**TASK DIRECTIONS:** Without including any picture, transcribe the entries below word for word.

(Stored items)
=== Begin Enclosure ===
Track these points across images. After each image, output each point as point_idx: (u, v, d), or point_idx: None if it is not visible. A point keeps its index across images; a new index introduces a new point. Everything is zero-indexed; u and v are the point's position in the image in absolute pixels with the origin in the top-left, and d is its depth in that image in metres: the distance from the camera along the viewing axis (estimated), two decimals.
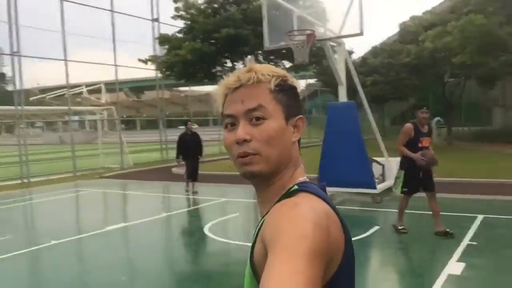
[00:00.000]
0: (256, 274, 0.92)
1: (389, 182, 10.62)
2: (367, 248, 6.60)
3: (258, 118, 0.98)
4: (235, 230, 8.41)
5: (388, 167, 11.00)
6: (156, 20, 21.24)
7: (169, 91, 52.13)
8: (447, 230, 6.70)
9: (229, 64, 18.89)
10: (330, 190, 10.09)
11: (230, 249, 6.89)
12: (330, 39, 10.07)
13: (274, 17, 11.24)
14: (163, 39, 19.18)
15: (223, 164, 16.40)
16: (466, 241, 6.42)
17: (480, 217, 7.88)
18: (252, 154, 0.97)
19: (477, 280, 5.15)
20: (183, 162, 11.51)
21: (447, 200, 9.40)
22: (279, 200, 0.96)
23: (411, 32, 23.43)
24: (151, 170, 18.79)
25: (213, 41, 17.07)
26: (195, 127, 18.20)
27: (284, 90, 1.01)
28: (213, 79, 19.77)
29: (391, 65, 23.52)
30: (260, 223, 0.98)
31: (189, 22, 18.10)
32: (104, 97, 47.52)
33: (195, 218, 9.83)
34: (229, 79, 1.02)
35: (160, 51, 20.94)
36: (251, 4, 16.80)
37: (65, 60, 17.54)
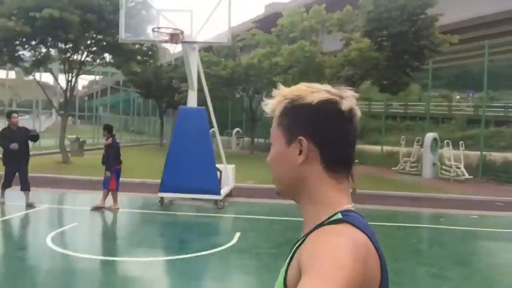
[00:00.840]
0: None
1: (228, 188, 11.04)
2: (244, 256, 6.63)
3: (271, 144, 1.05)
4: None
5: (225, 173, 11.28)
6: None
7: None
8: None
9: (43, 49, 16.34)
10: (169, 196, 9.96)
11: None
12: (195, 42, 9.81)
13: (130, 9, 10.38)
14: None
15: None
16: None
17: None
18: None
19: None
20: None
21: None
22: (320, 225, 0.94)
23: (226, 47, 24.72)
24: None
25: (25, 20, 14.54)
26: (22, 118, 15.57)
27: (286, 113, 1.00)
28: (16, 63, 16.89)
29: (207, 75, 24.19)
30: (299, 241, 0.97)
31: None
32: None
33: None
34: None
35: None
36: None
37: None
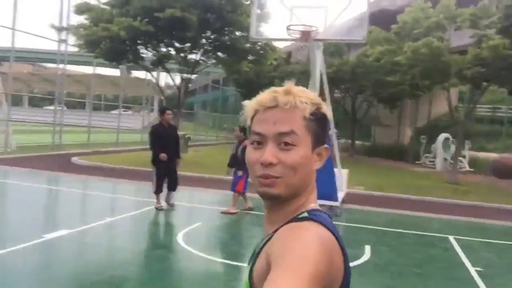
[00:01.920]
0: None
1: (342, 194, 10.46)
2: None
3: (287, 143, 0.98)
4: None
5: (339, 178, 10.65)
6: None
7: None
8: None
9: (163, 48, 16.88)
10: None
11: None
12: (329, 40, 9.30)
13: (260, 6, 10.12)
14: (83, 8, 16.45)
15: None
16: None
17: None
18: (275, 177, 0.98)
19: None
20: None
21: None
22: (287, 222, 0.98)
23: (333, 45, 23.97)
24: (42, 157, 16.05)
25: (149, 20, 15.05)
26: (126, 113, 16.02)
27: (317, 118, 1.01)
28: (138, 62, 17.63)
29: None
30: (264, 241, 1.02)
31: None
32: None
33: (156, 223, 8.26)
34: (265, 97, 1.01)
35: (67, 20, 18.10)
36: None
37: None
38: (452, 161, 21.16)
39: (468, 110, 15.79)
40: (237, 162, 8.71)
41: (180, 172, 13.61)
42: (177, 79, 18.68)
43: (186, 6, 14.57)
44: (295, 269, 0.80)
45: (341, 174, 10.90)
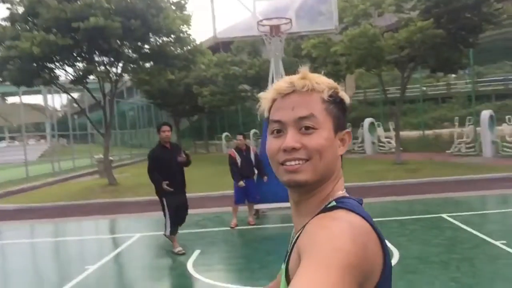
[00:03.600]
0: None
1: None
2: None
3: (307, 128, 0.97)
4: None
5: None
6: None
7: None
8: None
9: (79, 64, 14.94)
10: (264, 207, 8.89)
11: None
12: (300, 33, 8.78)
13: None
14: None
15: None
16: None
17: None
18: (300, 159, 0.96)
19: None
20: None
21: None
22: (317, 214, 0.96)
23: (249, 44, 23.68)
24: None
25: (65, 32, 13.24)
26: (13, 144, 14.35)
27: (336, 102, 1.01)
28: (53, 83, 15.47)
29: (232, 76, 23.12)
30: (297, 235, 0.98)
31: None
32: None
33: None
34: (281, 84, 1.01)
35: None
36: None
37: None
38: (380, 143, 22.33)
39: (401, 90, 16.41)
40: (258, 168, 8.15)
41: (142, 197, 12.34)
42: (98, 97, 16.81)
43: (107, 14, 13.04)
44: (325, 261, 0.78)
45: None
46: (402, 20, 14.76)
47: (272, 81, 9.83)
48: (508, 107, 21.55)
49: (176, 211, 6.64)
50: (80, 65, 14.73)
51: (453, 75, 39.04)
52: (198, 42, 16.41)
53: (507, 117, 17.24)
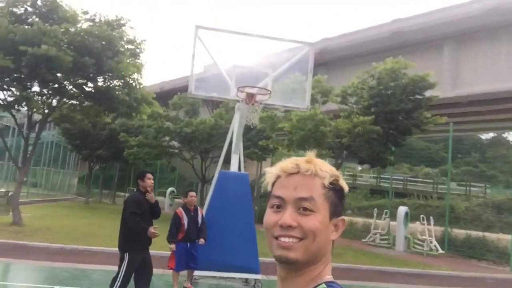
=== End Enclosure ===
**EXERCISE SOLUTION:**
Track these points across images. After each image, output each point as point_idx: (u, v, d), or point_idx: None if it is not visible. A point keeps its index across images; a new index introduces a new point. Everything is zero-indexed; u and v are the point's position in the image in absolute pixels with the origin in the top-left, and d is its depth in that image in metres: the distance from the camera along the viewing axis (estimated), two decimals.
[00:00.000]
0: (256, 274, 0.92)
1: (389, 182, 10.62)
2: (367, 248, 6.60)
3: (258, 118, 0.98)
4: (235, 230, 8.41)
5: (388, 167, 11.00)
6: (156, 20, 21.24)
7: (169, 91, 52.13)
8: (447, 230, 6.70)
9: (229, 64, 18.89)
10: (330, 190, 10.09)
11: (230, 249, 6.89)
12: (330, 39, 10.07)
13: (274, 17, 11.24)
14: (163, 39, 19.18)
15: (223, 164, 16.40)
16: (466, 241, 6.42)
17: (480, 217, 7.88)
18: (252, 154, 0.97)
19: (477, 280, 5.15)
20: (183, 162, 11.51)
21: (447, 200, 9.40)
22: (279, 200, 0.96)
23: (411, 32, 23.43)
24: (151, 170, 18.79)
25: (213, 41, 17.07)
26: (195, 127, 18.20)
27: (284, 90, 1.01)
28: (213, 79, 19.77)
29: (391, 65, 23.52)
30: (260, 223, 0.98)
31: (189, 22, 18.10)
32: (104, 97, 47.52)
33: (195, 218, 9.83)
34: (229, 79, 1.02)
35: (160, 51, 20.94)
36: (251, 4, 16.80)
37: (65, 60, 17.54)
[00:00.840]
0: None
1: (228, 188, 11.04)
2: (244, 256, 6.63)
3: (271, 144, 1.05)
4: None
5: (225, 173, 11.28)
6: None
7: None
8: None
9: (43, 49, 16.34)
10: (169, 196, 9.96)
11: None
12: (195, 42, 9.81)
13: (130, 9, 10.38)
14: None
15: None
16: None
17: None
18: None
19: None
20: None
21: None
22: (320, 225, 0.94)
23: (226, 47, 24.72)
24: None
25: (25, 20, 14.54)
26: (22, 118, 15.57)
27: (286, 113, 1.00)
28: (16, 63, 16.89)
29: (207, 75, 24.19)
30: (299, 241, 0.97)
31: None
32: None
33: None
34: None
35: None
36: None
37: None
[00:01.920]
0: None
1: (342, 194, 10.46)
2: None
3: (287, 143, 0.98)
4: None
5: (339, 178, 10.65)
6: None
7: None
8: None
9: (163, 48, 16.88)
10: None
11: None
12: (329, 40, 9.30)
13: (260, 6, 10.12)
14: (83, 8, 16.45)
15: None
16: None
17: None
18: (275, 177, 0.98)
19: None
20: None
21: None
22: (287, 222, 0.98)
23: (333, 45, 23.97)
24: (42, 157, 16.05)
25: (149, 20, 15.05)
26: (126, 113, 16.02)
27: (317, 118, 1.01)
28: (138, 62, 17.63)
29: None
30: (264, 241, 1.02)
31: None
32: None
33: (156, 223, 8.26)
34: (265, 97, 1.01)
35: (67, 20, 18.10)
36: None
37: None
38: (452, 161, 21.16)
39: (468, 110, 15.79)
40: (237, 162, 8.71)
41: (180, 172, 13.61)
42: (177, 79, 18.68)
43: (186, 6, 14.57)
44: (295, 269, 0.80)
45: (341, 174, 10.90)
[00:03.600]
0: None
1: None
2: None
3: (307, 128, 0.97)
4: None
5: None
6: None
7: None
8: None
9: (79, 64, 14.94)
10: (264, 207, 8.89)
11: None
12: (300, 33, 8.78)
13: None
14: None
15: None
16: None
17: None
18: (300, 159, 0.96)
19: None
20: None
21: None
22: (317, 214, 0.96)
23: (249, 44, 23.68)
24: None
25: (65, 32, 13.24)
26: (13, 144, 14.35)
27: (336, 102, 1.01)
28: (53, 83, 15.47)
29: (232, 76, 23.12)
30: (297, 235, 0.98)
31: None
32: None
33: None
34: (281, 84, 1.01)
35: None
36: None
37: None
38: (380, 143, 22.33)
39: (401, 90, 16.41)
40: (258, 168, 8.15)
41: (142, 197, 12.34)
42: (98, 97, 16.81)
43: (107, 14, 13.04)
44: (325, 261, 0.78)
45: None
46: (402, 20, 14.76)
47: (272, 81, 9.83)
48: (508, 107, 21.55)
49: (176, 211, 6.64)
50: (80, 65, 14.73)
51: (453, 75, 39.04)
52: (198, 42, 16.41)
53: (507, 117, 17.24)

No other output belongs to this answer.